Book Artists  Magazines

    Book Details:
  • Author : Gwen Allen
  • Publisher : MIT Press
  • Release : 2015-08-21
  • ISBN : 026252841X
  • Pages : 377 pages

Download or read book Artists Magazines written by Gwen Allen and published by MIT Press. This book was released on 2015-08-21 with total page 377 pages. Available in PDF, EPUB and Kindle. Book excerpt: How artists' magazines, in all their ephemerality, materiality, and temporary intensity, challenged mainstream art criticism and the gallery system. During the 1960s and 1970s, magazines became an important new site of artistic practice, functioning as an alternative exhibition space for the dematerialized practices of conceptual art. Artists created works expressly for these mass-produced, hand-editioned pages, using the ephemerality and the materiality of the magazine to challenge the conventions of both artistic medium and gallery.

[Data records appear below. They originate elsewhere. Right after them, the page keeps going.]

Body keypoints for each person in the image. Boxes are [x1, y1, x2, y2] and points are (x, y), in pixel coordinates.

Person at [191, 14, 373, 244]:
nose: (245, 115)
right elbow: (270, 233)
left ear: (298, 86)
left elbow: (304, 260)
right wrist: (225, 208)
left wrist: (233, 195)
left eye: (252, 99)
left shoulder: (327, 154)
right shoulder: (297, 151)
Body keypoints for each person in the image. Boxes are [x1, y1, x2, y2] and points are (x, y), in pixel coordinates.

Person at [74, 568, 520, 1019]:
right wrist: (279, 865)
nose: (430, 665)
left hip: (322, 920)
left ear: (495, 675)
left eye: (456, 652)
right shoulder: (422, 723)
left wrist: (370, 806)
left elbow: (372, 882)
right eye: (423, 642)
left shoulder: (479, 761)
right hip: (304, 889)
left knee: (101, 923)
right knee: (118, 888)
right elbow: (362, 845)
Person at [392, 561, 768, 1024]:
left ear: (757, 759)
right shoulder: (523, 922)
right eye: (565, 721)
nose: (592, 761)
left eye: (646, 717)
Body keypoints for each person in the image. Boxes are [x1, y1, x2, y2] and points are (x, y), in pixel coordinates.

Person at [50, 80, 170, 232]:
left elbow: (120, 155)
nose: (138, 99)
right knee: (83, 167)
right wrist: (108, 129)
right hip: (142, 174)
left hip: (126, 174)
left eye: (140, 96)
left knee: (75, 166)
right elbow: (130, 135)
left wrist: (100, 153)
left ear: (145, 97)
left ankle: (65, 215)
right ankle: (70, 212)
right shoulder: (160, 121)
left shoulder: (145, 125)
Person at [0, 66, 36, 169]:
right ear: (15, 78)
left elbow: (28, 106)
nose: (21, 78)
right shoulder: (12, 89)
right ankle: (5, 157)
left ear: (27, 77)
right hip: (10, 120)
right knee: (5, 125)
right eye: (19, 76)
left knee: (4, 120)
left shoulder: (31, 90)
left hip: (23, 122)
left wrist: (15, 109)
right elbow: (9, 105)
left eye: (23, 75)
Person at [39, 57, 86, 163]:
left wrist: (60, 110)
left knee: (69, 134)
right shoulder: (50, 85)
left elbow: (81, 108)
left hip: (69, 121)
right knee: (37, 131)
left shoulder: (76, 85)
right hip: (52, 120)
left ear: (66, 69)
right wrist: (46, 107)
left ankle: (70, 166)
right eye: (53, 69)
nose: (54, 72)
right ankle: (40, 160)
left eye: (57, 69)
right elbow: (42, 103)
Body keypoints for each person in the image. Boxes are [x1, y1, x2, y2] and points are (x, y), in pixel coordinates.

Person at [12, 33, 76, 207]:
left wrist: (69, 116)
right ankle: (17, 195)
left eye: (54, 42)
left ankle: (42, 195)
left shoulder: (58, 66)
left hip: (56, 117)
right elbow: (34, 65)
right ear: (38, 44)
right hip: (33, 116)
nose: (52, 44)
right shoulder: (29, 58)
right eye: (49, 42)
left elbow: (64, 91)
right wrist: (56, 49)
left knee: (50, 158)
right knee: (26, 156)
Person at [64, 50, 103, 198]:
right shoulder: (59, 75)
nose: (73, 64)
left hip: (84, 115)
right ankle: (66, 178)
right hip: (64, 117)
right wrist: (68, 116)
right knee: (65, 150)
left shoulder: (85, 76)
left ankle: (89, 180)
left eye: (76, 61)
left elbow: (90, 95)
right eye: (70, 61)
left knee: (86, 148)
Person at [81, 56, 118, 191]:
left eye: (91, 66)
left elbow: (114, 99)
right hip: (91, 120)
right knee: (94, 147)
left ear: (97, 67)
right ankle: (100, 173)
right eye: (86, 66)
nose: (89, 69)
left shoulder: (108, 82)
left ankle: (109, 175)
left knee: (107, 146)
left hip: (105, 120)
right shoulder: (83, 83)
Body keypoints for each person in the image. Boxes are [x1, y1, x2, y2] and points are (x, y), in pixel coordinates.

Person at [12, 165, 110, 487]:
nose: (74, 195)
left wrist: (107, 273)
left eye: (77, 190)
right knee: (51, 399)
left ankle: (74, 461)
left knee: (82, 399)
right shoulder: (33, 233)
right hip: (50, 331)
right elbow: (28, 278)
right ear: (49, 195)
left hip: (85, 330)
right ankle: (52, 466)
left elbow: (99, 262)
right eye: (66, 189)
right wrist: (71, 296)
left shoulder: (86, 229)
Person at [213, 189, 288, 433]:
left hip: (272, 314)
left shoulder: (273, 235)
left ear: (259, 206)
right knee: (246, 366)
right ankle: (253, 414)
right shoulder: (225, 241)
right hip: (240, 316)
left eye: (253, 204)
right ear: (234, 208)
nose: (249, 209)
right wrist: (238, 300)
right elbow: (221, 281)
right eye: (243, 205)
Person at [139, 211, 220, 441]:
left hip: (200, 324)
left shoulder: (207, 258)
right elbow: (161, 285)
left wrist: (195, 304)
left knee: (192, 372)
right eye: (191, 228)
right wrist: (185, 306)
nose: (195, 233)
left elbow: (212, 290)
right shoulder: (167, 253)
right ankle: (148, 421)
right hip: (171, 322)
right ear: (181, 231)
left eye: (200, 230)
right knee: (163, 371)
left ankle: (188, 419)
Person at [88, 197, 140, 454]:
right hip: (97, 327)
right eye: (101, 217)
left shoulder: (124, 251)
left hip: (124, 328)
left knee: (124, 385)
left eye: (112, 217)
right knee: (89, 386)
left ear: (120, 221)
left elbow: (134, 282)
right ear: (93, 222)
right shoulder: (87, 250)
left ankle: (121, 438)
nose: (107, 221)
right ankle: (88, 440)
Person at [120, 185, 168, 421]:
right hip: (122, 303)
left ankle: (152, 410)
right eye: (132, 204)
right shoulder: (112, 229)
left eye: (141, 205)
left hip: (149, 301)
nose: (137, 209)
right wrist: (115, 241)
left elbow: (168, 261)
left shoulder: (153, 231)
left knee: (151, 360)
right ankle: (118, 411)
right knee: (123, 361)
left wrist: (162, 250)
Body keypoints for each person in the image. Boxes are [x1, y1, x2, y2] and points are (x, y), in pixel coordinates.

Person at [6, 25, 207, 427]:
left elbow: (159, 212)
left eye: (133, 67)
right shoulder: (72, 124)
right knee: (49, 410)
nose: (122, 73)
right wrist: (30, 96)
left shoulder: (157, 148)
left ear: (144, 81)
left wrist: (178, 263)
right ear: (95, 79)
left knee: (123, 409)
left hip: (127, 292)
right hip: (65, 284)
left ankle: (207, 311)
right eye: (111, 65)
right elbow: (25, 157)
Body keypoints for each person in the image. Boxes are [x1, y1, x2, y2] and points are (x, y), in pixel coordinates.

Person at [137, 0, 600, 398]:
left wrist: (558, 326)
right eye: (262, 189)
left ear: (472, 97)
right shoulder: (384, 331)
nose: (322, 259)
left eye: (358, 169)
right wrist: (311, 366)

In Artists' Magazines, Gwen Allen looks at the most important of these magazines in their heyday (the 1960s to the 1980s) and compiles a comprehensive, illustrated directory of hundreds of others. Among the magazines Allen examines are Aspen (1965–1971), a multimedia magazine in a box—issues included Super-8 films, flexi-disc records, critical writings, artists' postage stamps, and collectible chapbooks; Avalanche (1970-1976), which expressed the countercultural character of the emerging SoHo art community through its interviews and artist-designed contributions; and Real Life (1979-1994), published by Thomas Lawson and Susan Morgan as a forum for the Pictures generation. These and the other magazines Allen examines expressed their differences from mainstream media in both form and content: they cast their homemade, do-it-yourself quality against the slickness of an Artforum, and they created work that defied the formalist orthodoxy of the day. Artists' Magazines, featuring abundant color illustrations of magazine covers and content, offers an essential guide to a little-explored medium.